Copy every line of the data below word for word, leaving out the pictures.

Data below:

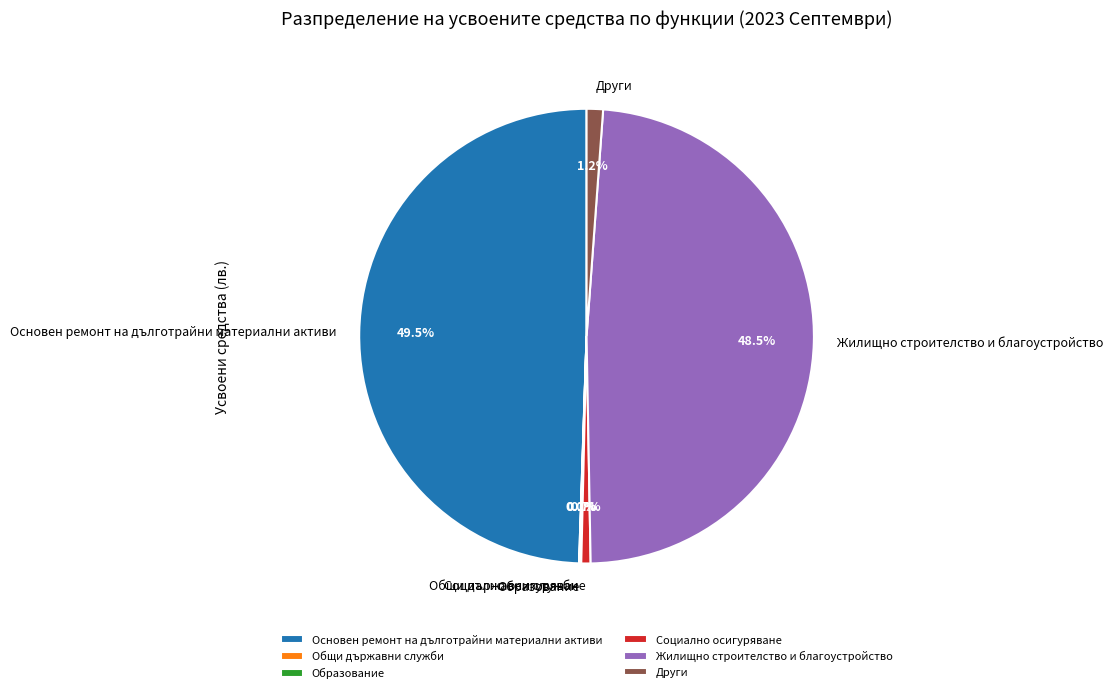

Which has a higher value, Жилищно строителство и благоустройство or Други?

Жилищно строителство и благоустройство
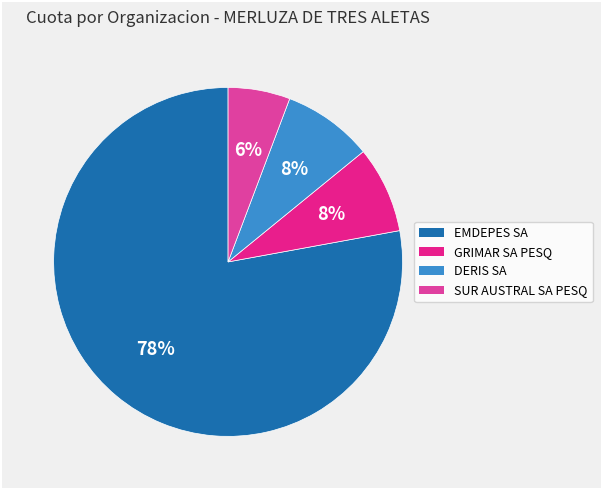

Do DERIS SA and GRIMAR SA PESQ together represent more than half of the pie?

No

End of Data.

Worked solution »
Which has a higher value, Жилищно строителство и благоустройство or Други?

Жилищно строителство и благоустройство

Do DERIS SA and GRIMAR SA PESQ together represent more than half of the pie?

No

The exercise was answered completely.